Comprare una casa già affittata conviene? Vediamo pro e contro.

Comprare una casa già affittata conviene? Vediamo pro e contro.

Premesso che l'inquilino ha diritto di prelazione (cioè ha la precedenza su eventuali acquirenti, a parità di prezzo), in teoria il prezzo di una casa già affittata potrebbe aumentarne il valore, perchè chi compra si garantisce, oltre all'immobile, anche una rendita, rappresentata dal canone di locazione. 

In realtà, accade esattamente il contrario: una casa già affittata viene deprezzata, rispetto ad un'altra libera, per il rischio di insolvenza da parte dell'inquilino, oltre alla possibilità che un contratto di locazione a lunga scadenza non permetta all'acquirente di entrare subito in possesso dell'immobile. Eventualità, questa, che potrebbe anche causargli la perdita delle agevolazioni prima casa. 

Ricordiamo che, per beneficiare del cosiddetto bonus prima casa, il compratore deve trasferire la residenza nel nuovo immobile entro 18 mesi dal rogito. Perciò, se l’inquilino non dovesse liberare la casa entro questo termine, non consentirebbe al compratore di stabilirvi la propria residenza, facendolo decadere dall'agevolazione fiscale. 

Nonostante tutte le rassicurazioni del venditore, se l’inquilino non dovesse libererare l’appartamento entro i fatidici 18 mesi, la perdita del bonus prima casa avverrebbe comunque. E' quanto ha stabilito la Corte di Cassazione (ord. n. 4591/18), secondo la quale, il solo motivo per cui il trasferimento della residenza posssa essere ritardato da parte del compratore, senza perdere i benefici prima casa, è rappresentato da “causa di forza maggiore”, cioè un evento inevitabile e imprevedibile. 

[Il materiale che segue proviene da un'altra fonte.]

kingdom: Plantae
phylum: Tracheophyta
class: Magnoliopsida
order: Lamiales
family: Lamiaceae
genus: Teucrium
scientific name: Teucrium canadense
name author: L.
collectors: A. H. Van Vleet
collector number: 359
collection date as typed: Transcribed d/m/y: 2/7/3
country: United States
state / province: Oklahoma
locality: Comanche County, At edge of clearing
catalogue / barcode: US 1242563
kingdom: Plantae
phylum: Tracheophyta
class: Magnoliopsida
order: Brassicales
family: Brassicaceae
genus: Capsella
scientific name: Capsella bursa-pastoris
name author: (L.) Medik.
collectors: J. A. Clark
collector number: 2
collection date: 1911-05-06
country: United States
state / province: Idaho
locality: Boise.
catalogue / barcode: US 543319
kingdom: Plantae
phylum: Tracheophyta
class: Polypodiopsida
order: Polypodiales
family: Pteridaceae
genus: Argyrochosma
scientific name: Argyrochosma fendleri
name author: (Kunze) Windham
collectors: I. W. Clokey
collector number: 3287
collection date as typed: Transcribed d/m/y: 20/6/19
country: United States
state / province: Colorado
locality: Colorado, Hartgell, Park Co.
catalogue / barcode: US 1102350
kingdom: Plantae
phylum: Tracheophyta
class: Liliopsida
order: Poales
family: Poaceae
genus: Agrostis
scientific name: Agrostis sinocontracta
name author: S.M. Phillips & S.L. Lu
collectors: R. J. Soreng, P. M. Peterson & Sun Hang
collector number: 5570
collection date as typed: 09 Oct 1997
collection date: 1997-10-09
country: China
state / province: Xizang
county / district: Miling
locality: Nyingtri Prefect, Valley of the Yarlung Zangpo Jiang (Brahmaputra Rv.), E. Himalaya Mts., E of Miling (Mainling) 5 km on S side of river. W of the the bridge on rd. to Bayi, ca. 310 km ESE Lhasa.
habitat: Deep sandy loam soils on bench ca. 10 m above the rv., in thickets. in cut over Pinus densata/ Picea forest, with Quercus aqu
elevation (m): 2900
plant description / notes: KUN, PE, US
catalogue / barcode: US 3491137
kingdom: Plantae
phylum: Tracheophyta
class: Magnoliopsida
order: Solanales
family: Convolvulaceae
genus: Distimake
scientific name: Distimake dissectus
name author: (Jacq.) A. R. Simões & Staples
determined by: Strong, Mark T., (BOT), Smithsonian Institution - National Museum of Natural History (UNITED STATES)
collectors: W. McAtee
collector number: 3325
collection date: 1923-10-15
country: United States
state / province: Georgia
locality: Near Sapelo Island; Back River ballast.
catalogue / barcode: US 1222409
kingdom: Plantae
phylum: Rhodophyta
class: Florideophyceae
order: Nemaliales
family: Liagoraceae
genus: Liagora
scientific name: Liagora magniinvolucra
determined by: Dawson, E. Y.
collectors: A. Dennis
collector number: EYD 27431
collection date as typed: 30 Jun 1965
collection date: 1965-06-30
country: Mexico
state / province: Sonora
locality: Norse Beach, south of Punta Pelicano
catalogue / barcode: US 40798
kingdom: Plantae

Secondo i giudici, acquistando una casa già affittata, il compratore si assume un rischio che è, invece, prevedibile e perciò richiede cautela.

Comunque, il compratore che desideri acquistare una casa già affittata, tutelandosi da eventuali rischi, potrebbe far inserire nel contratto di compravendita una clausola risolutiva, che lo faccia automaticamente decadere nel caso in cui l'inquilino non liberi l'immobile entro la data concordata. Come stabilito dal Tribunale di Napoli (sentenza causa RG 340/2008), una simile clausola è del tutto legittima e avvantaggia sia il compratore, che in questo modo si garantisce una certa tranquillità, sia il venditore, che si assicura una possibilità in più di vendere la propria casa.